# Kayak lift



## saltynative (Mar 11, 2014)

So today me and my wonderful girlfriend got the kayak put up. She found a lift plan on Pinterest. Which is waaaay better than anything I would have came up with.


----------



## saltynative (Mar 11, 2014)




----------



## saltynative (Mar 11, 2014)




----------



## Doppler (Nov 25, 2008)

Please post the plans, or where to find this.. Its exactly what Ive bee trying to rig. In my design its hard for one man to pull up and tie off. Iam sure with mutipal pullys and a little physics I could make it eazy. Thanks Doppler


----------



## gilly21 (Feb 15, 2006)

Please post design. This might be THE one time pinterest actually made my life easier.


----------



## Jesse Lockowitz (Feb 13, 2006)

gilly21 said:


> Please post design. This might be THE one time pinterest actually made my life easier.

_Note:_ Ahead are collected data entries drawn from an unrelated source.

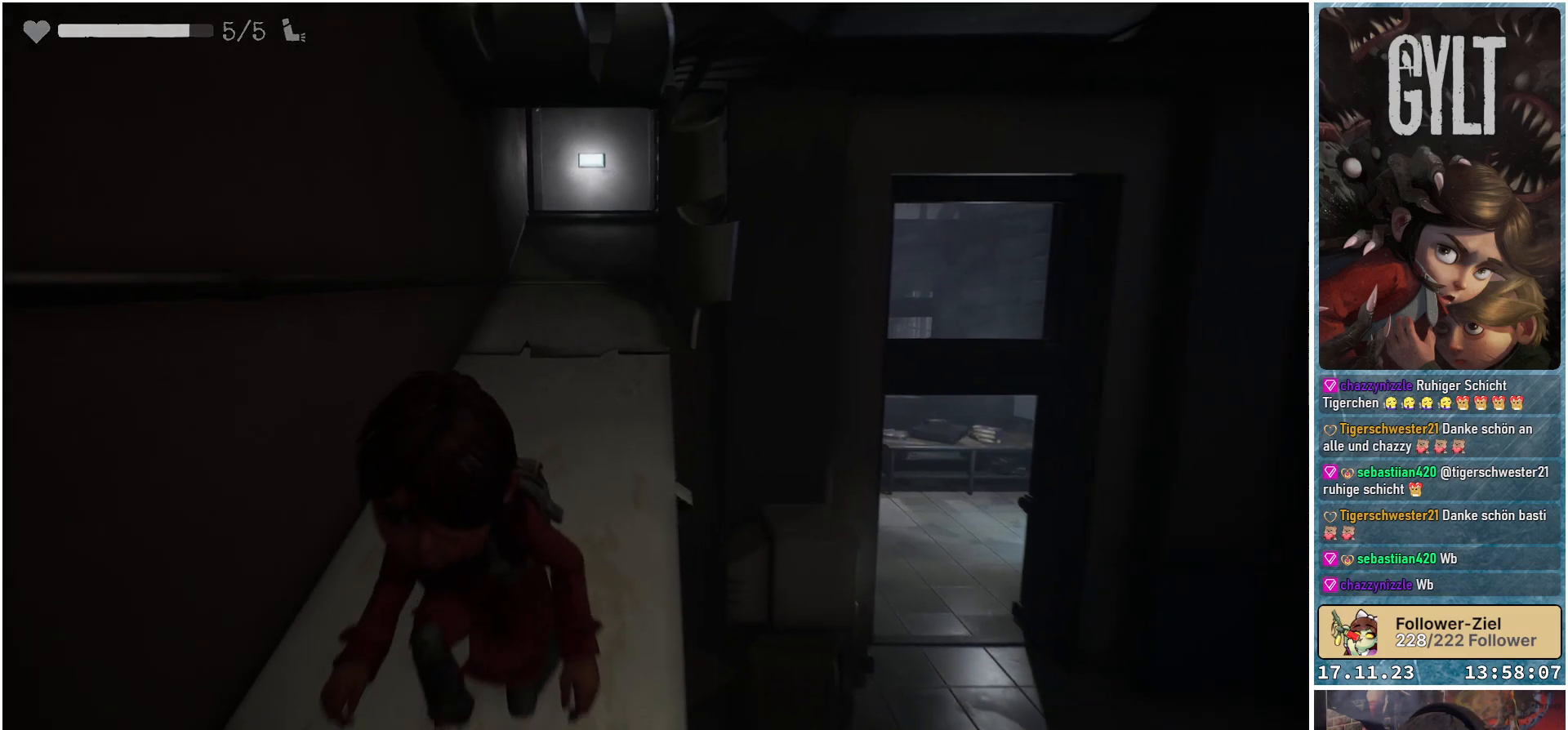
{"buttons": [], "left_stick": "center", "right_stick": "center", "events": [[233, "left_stick", "up"], [383, "left_stick", "center"]]}
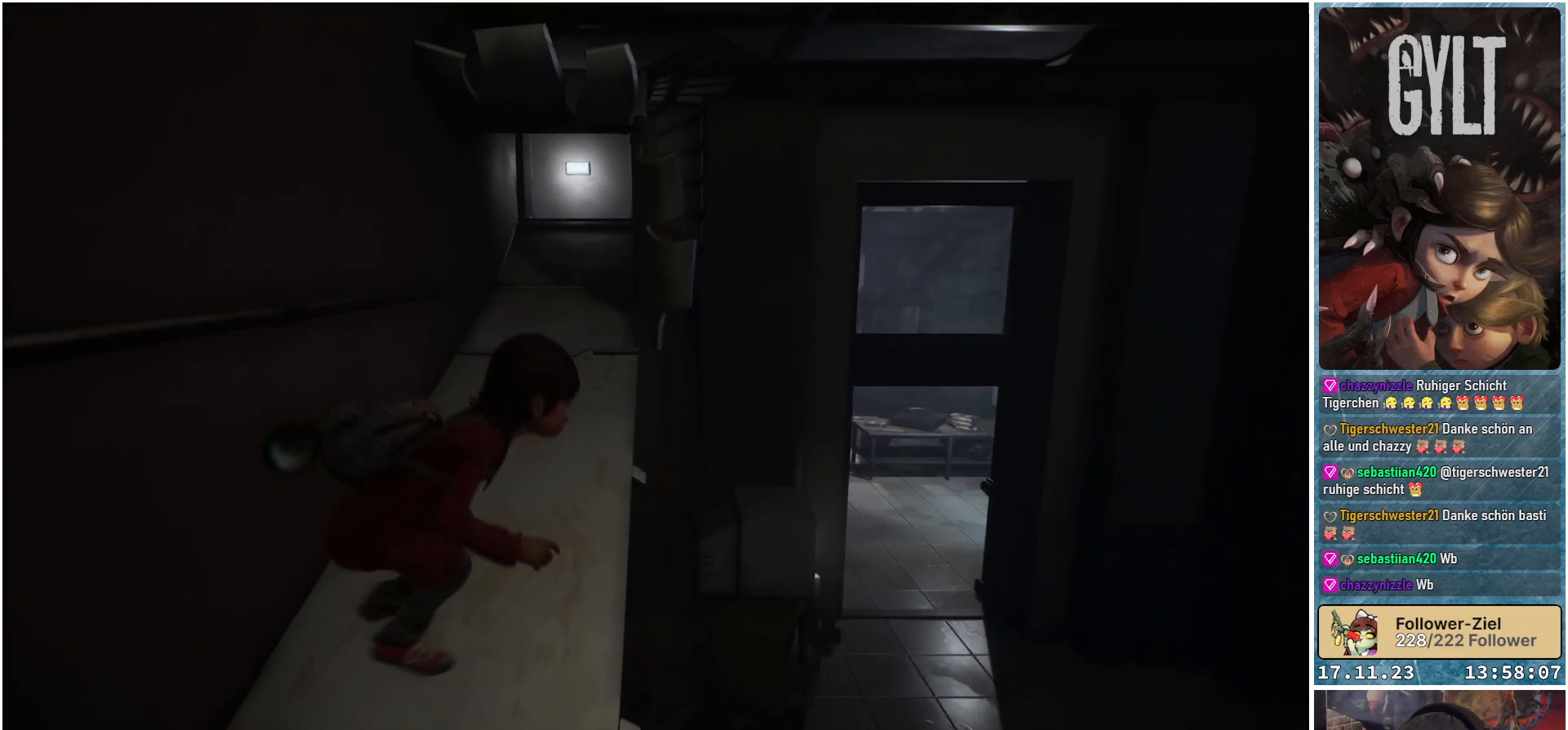
{"buttons": [], "left_stick": "center", "right_stick": "center", "events": [[250, "left_stick", "up"], [433, "left_stick", "center"]]}
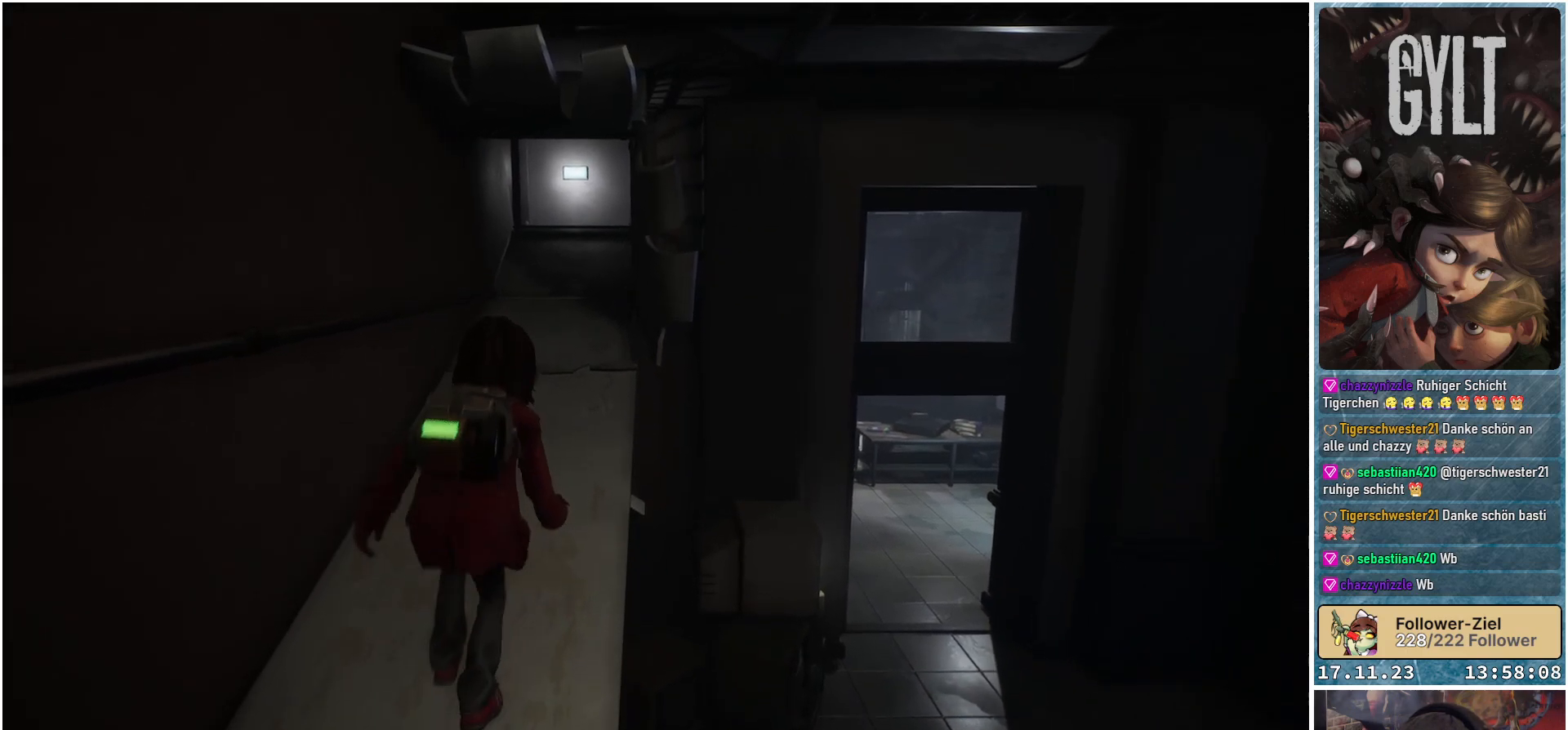
{"buttons": [], "left_stick": "center", "right_stick": "center", "events": [[267, "left_stick", "up"], [417, "left_stick", "center"]]}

Ole Mac had a couple pulleys in the garage hangin his, worked alright from what i remember, but he always built stuff 50x tougher then needed, probably could of lifted a truck up in air with it lol


----------



## saltynative (Mar 11, 2014)

Doppler said:


> Please post the plans, or where to find this.. Its exactly what Ive bee trying to rig. In my design its hard for one man to pull up and tie off. Iam sure with mutipal pullys and a little physics I could make it eazy. Thanks Doppler


I will add the attachment either today or tomorrow. I'll draw up what i did and take screenshots and let you all have at it.


----------



## saltynative (Mar 11, 2014)

Basically this is the layout that we used to hang my kayak. With a little tweaking it should be perfect.


----------



## wannabeangler (Feb 7, 2009)

Seems to me there is a lot of work just to hang a yak. I did one for my brother and it required 2 J hooks and 2 straps! Put a little muscle into it and heave it up!


----------



## saltynative (Mar 11, 2014)

Yeah but if you are anything like me at all you don't wanna get done from a fishin trip to do more work than what is necessary. Y'know?


----------